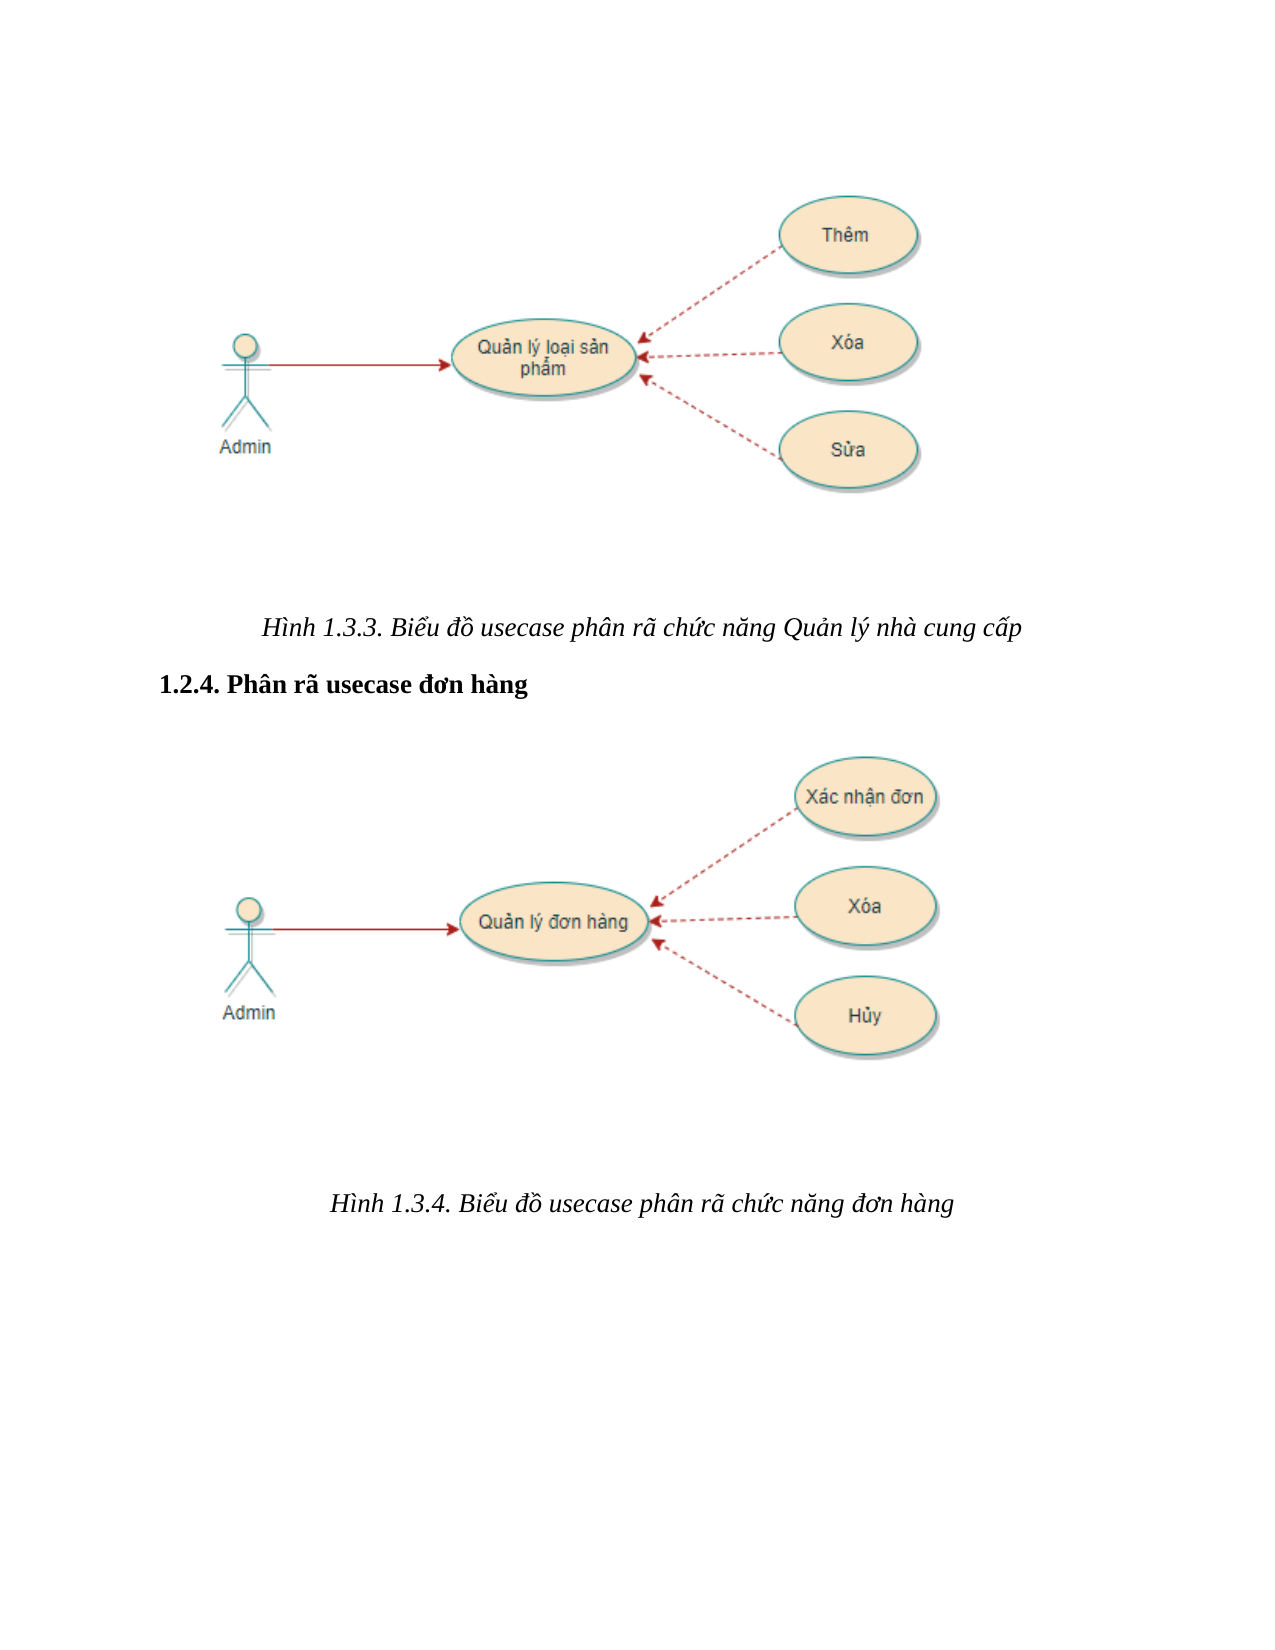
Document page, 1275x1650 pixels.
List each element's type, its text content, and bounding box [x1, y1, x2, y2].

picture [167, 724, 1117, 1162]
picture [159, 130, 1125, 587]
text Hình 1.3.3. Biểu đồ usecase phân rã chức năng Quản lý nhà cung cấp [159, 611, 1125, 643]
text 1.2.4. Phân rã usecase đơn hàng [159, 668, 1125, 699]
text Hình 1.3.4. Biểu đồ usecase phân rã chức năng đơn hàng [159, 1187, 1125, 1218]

--- --- ---

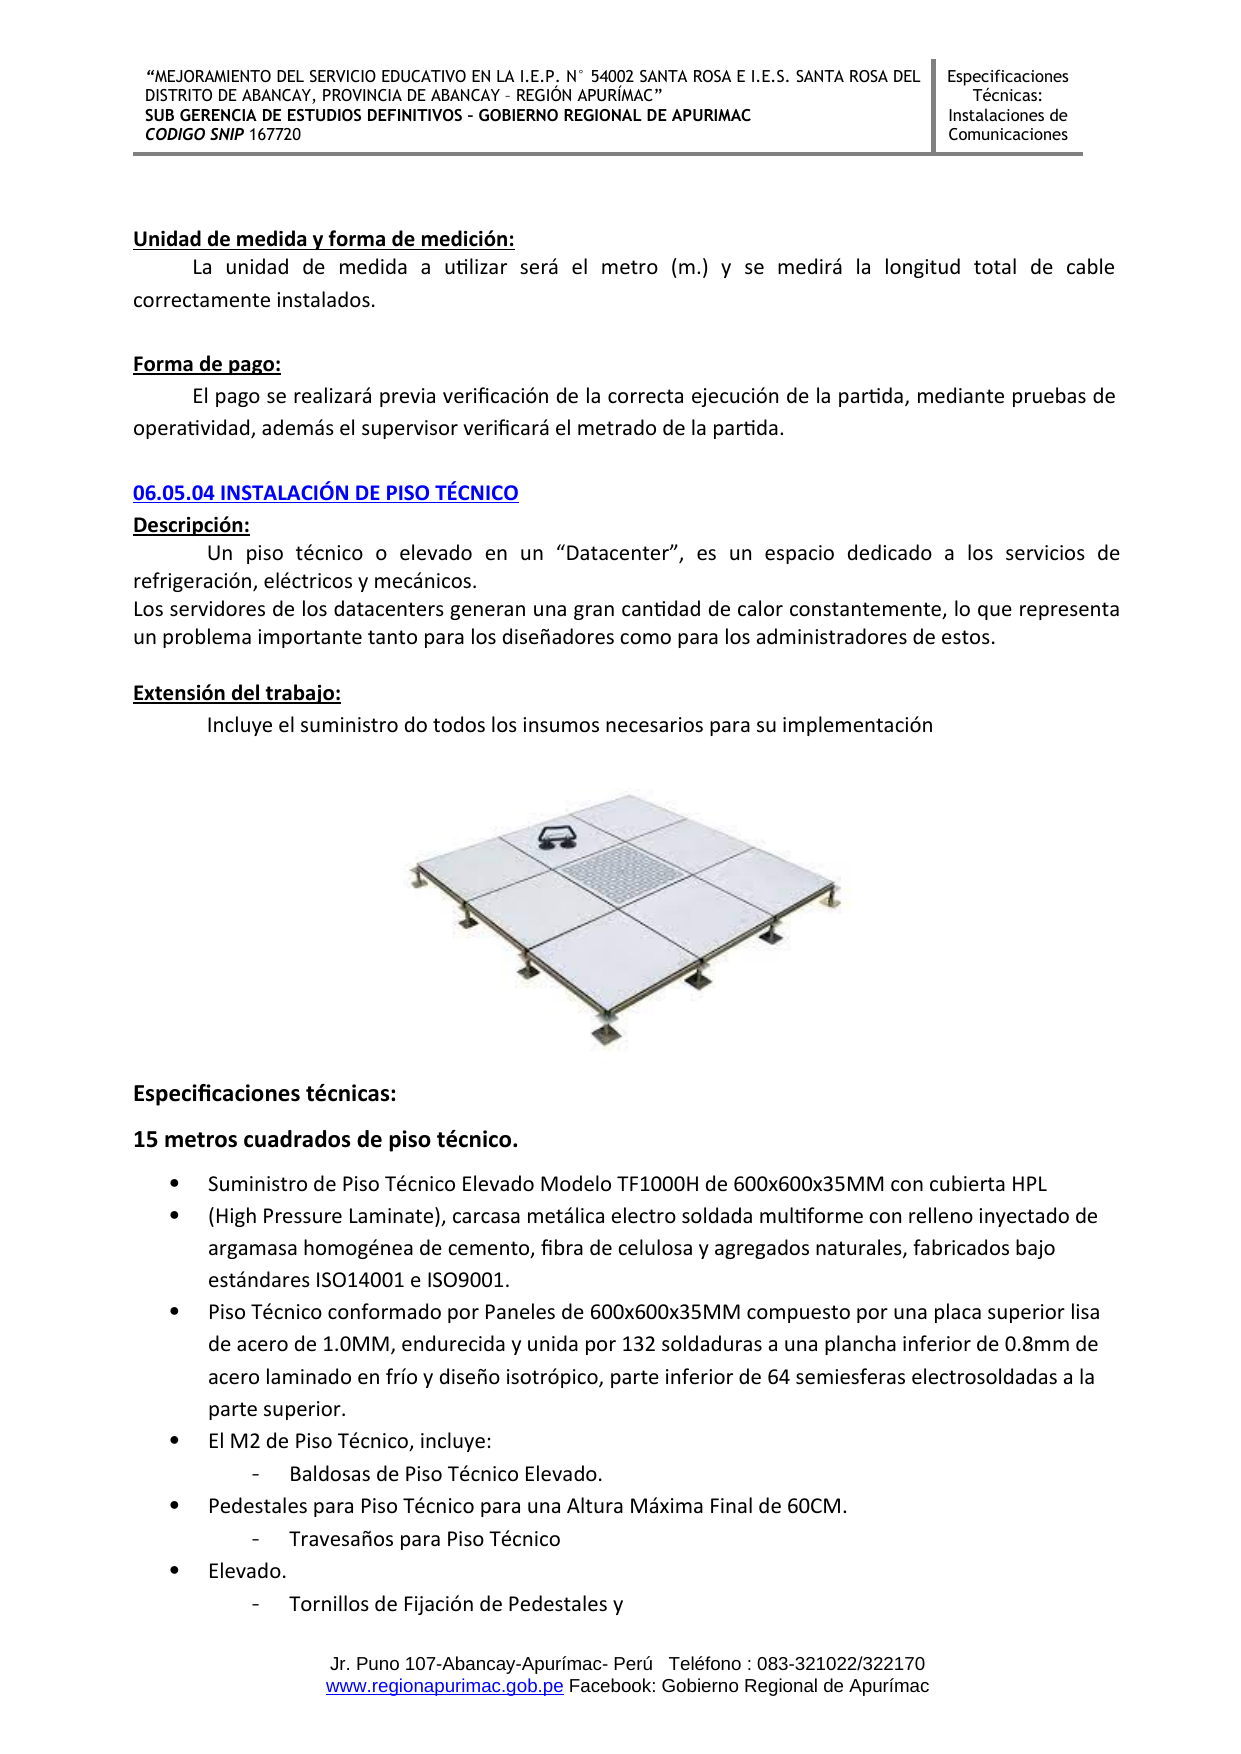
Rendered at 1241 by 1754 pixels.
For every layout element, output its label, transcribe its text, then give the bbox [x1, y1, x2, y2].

--- --- ---

Written task = Every line of the material that holds the word "pixels" must be found and copied.

The answer =
Document page, 1275x1650 pixels.
Rendered at 1241 by 1754 pixels.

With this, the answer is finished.